RATING: 7/10


Suggested by the unflinchingly punchy title, Free Throw’s new album, ‘What’s Past is Prologue’, promises to be an honest narrative of the former lives of the band – a novel written over 12 tracks to divulge their previous struggles. Whilst the band are no strangers to exploring the topics of mental health, this third album depicts the personal struggles of lead singer and guitarist Cory Castro; with heavy themes such as substance abuse and body image the record throws a relentlessly honest light onto his life during these times.

Castro explains that this album is different because when he was writing for Free Throw’s last album he was still cemented by these issues and so felt he was ‘yelling from the void’; yet, now Castro feels that he has been able to articulate the process of rebuilding himself as he looks back on this void to produce an album that displays this personal growth.

The record opens with the regretful lyrics ‘had my first smoke in four years today’ as a simple guitar is picked mildly in the background – a fitting sonic metaphor for the selfishness that is revealed in this song ‘Smokes, Let’s Go’. Sensibly the album begins with the moment in which the singer finds himself overcome by the loneliness he feels after a failed relationship. Throughout this opening number Castro compares the need for this person to the need for his vices – in this instance cigarettes. The use of this addictive imagery is a powerful opener to the album, and is highlighted further through the concluding sentiments of the song as Castro proclaims that whilst ‘It didn’t really help’ and that he has an affinity for ‘things detrimental to my health, I guess I’m smoking again’.
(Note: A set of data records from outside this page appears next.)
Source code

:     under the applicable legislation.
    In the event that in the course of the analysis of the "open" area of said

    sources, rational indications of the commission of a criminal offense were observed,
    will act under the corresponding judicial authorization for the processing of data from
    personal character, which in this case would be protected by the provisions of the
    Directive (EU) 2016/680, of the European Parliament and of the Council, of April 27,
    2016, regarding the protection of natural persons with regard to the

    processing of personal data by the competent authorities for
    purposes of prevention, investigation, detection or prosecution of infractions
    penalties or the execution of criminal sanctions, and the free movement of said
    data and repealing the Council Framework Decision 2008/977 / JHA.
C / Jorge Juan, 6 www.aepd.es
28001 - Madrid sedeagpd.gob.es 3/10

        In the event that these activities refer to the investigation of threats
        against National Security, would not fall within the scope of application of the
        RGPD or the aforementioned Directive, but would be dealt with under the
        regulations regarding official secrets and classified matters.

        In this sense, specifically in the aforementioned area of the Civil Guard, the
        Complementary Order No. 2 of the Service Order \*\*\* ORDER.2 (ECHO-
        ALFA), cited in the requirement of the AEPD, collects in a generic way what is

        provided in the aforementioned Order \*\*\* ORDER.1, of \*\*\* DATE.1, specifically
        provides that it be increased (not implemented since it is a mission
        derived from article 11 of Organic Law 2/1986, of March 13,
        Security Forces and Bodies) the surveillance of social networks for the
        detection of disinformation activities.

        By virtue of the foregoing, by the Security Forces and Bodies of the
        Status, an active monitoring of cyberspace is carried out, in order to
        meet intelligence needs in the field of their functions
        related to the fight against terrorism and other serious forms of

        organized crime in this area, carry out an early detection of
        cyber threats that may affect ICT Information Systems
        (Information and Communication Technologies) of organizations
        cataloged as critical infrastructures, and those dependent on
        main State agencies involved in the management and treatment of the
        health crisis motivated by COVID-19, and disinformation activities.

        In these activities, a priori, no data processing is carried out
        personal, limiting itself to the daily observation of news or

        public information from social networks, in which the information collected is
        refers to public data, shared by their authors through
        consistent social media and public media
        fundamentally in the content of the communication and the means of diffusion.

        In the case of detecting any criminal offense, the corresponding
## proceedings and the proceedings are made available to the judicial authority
“…with heavy themes such as substance abuse and body image the record throws a relentlessly honest light onto his life during these times..”

The album continues to develop on such themes. The next track ‘Tail Whip, Struggle’ has an unstoppable energy produced through resilient drums and power chords. Castro’s vocals are subdued in parts as he sings ‘I tried to give you all of myself’, yet he does allow himself to rip into these emotions as his vocals scream ‘the pain wasn’t worth it’.

Single ‘Stay Out of The Basement’ with its textured guitars and opening statement ‘there’s something hiding in all of us’ follows suit. Whilst this song still explores the nuances of addiction and mental health it’s lyrics focus on the notion that we are all affected by something, broadening the inclusion of the healing qualities of the album.

Another stand out moment on the album is the shouted confession ‘Is this what I had planned for my life/I need a hand of some type to pull me up and break this cycle of drinking for breakfast’ in the song ‘Today Is Especially Delicious’. This number displays Castro’s more developed vocal tone, as he screams in a smoother manner than he has done on previous records as if he feels more at home within the walls of this album.

“manages to excavate so much feeling without ever whining or whingeing”

However, the most impactful song on the album is the closing number and title track, which begins with smiling guitars and the charming imagery of regrowth. The closing moments of the song are the most profound, ending the album as it began with the singer and his pack of cigarettes; yet, this time Castro sings of throwing this pack away, and exclaims ‘I’m finally breathing again’ – the narrator has reached his end goal, his vices have been overcome.

What’s Past is Prologue’ digs into the deepest trenches of the mental health battles experienced by lead singer Cory Castro, leading to overall darker thematic content for this record, and despite this the album manages to excavate so much feeling without ever whining or whingeing. It is clear that this album is the bookend to a previous chapter of the band’s existence. “This is the first Free Throw record with a happy ending,” Castro said. “The album leads to an ending of where the band stands today. We’re all happy to be doing what we’re doing, and it’s kind of the happy moment where we’ve become the band we were always meant to be.” Just as the name of the album suggests this is merely the beginning for the pop punk group.